Last Wednesday, I have attended to the “Stateful is beautiful” talk at Nantes JUG, introduced by Antoine Sabot-Durand.
Spring is a light-weight container that provides similar features to those found in a heavier Java EE application server. Spring only uses stateless beans, but Java EE also uses stateful beans.
To introduce those two notions, the classic example is the e-commerce application.
On one hand, the shopping “cart” object will be store in a stateful bean. Why? Because we need to maintain a conversational state between requests, from the time the customer has added a product to its cart to the time he would give its credit card information. On the other hand, the stateless state will be sufficient to look through the products catalog. To view a product, we do not care about the products the user has previously visited. Thus, a product will be stored in a stateless bean.
Antoine has made a review of the received wisdom on Java EE. Most of them belong to its history but still pursue it in the latest versions. At the time of J2EE (Java EE 4 and older – i.e. all Java EE releases until 2003), EJB 1.X – 2.1 included has suffered much Java community criticism. Heavy, complex to implement and tricky when your want to test your code, the Java platform dedicated Enterprise has not convinced…
Because of these lacks in Java EE, some Open Source alternatives have become popular such as Spring and Hibernate.
Now, the platform (renamed as Java EE) has evolved and has been simplified, the new EJB 3.X specification has became lighter and more competitive. This is especially true for the latest Java EE 6 release in late 2009. Indeed, it includes CDI (Contexts and Dependency Injection), the standard that it needed to compete Spring seriously. It also includes the “profile” feature that allows Java EE to be specialized. Broadly, you take only the components you need. For testing into the container, Antoine advised us to use Arquillian software.
Spring has chosen not to implement the new CDI standard. Why? The answer is not so simple. Perhaps this implementation would have been impactful on the existing code and could slow down the development of the framework.

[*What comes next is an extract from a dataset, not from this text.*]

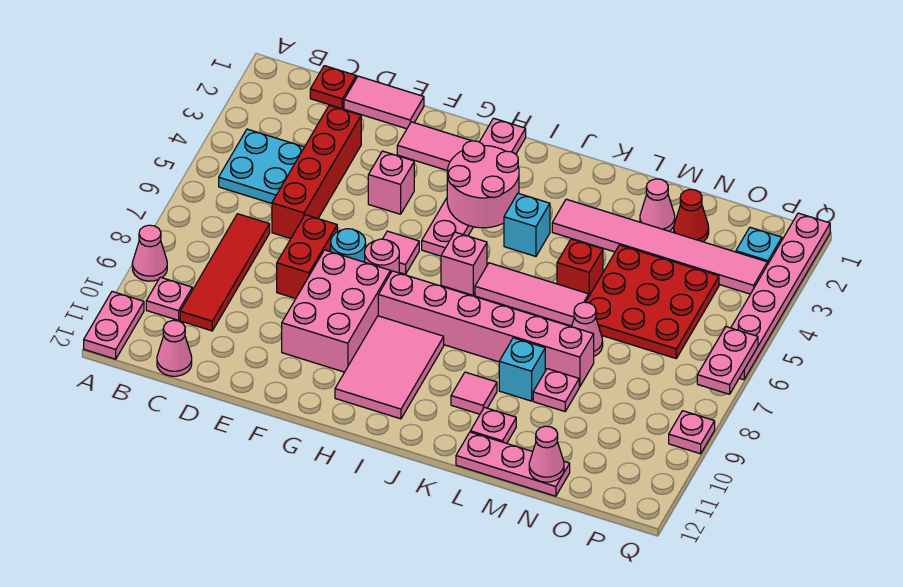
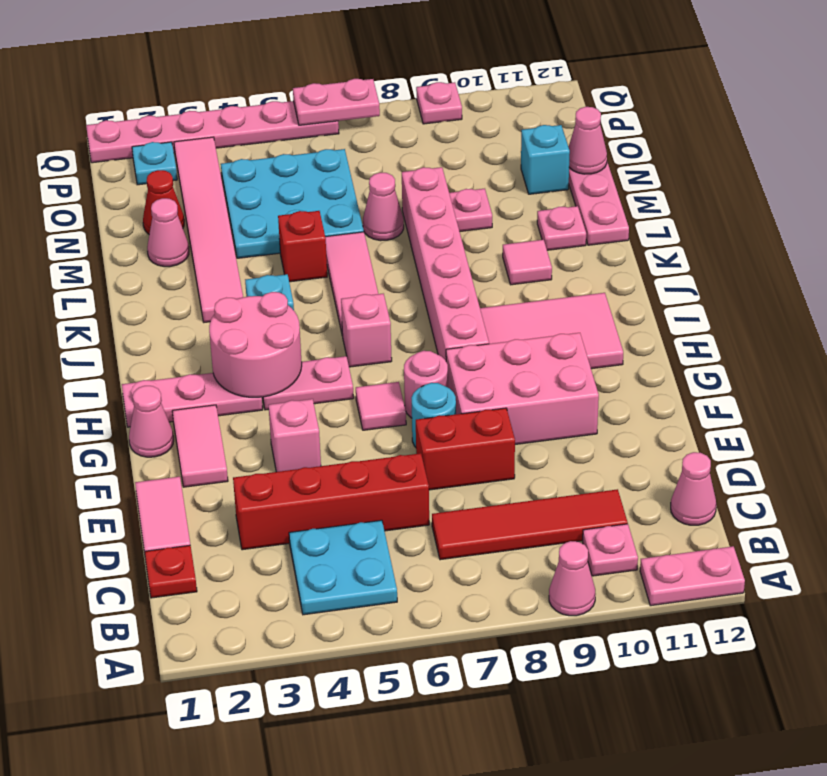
none -> pink 1x1 cone [129,386,174,457]
cyan 1x1 brick [499,338,545,401] -> cyan 1x1 brick moved to [521,125,570,194]
red 3x3 plate [586,245,719,358] -> cyan 3x3 plate [221,149,364,258]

At the same time, with a large number of users, maybe SpringSource has decided to continue its parallel development of Spring in the hope one day it will dethrone CDI definitely. In general, companies are not keen on changing their habits, knowledge and other best practices (replace Spring by CDI would be a very important investment). At the same time, this can be dangerous if CDI takes off in the coming years. Watch this space!
Note: Unlike Spring, Hibernate implements JPA for the persistence layer (which is the standard in Java EE) ensuring greater longevity.
As Antoine pointed out, the purpose of his presentation was not to denigrate Spring. On the contrary, he continues to use it and could hardly do without it. He has made a metaphor with a “golden hammer” I found rather interesting. Today, majority of Java developers do not ask themselves the good questions when they want to use dependency injection. At the end, they choose Spring spontaneously (we have a nail, oh I just need my Spring favorite hammer). However, we should be able to put the golden hammer down for a while and see what is existing around. Depending on the project, Spring is not always the most appropriate.
Today, the success of Java EE is still uncertain. Received wisdom won’t die, Spring still has a bright future. How much longer? Only time will tell… In the meantime, Antoine strongly advices us to try Java EE 6 and get our own opinion. At the end, he made a demo : a Java EE example project, created from a Maven archetype template and using stateful and stateless beans.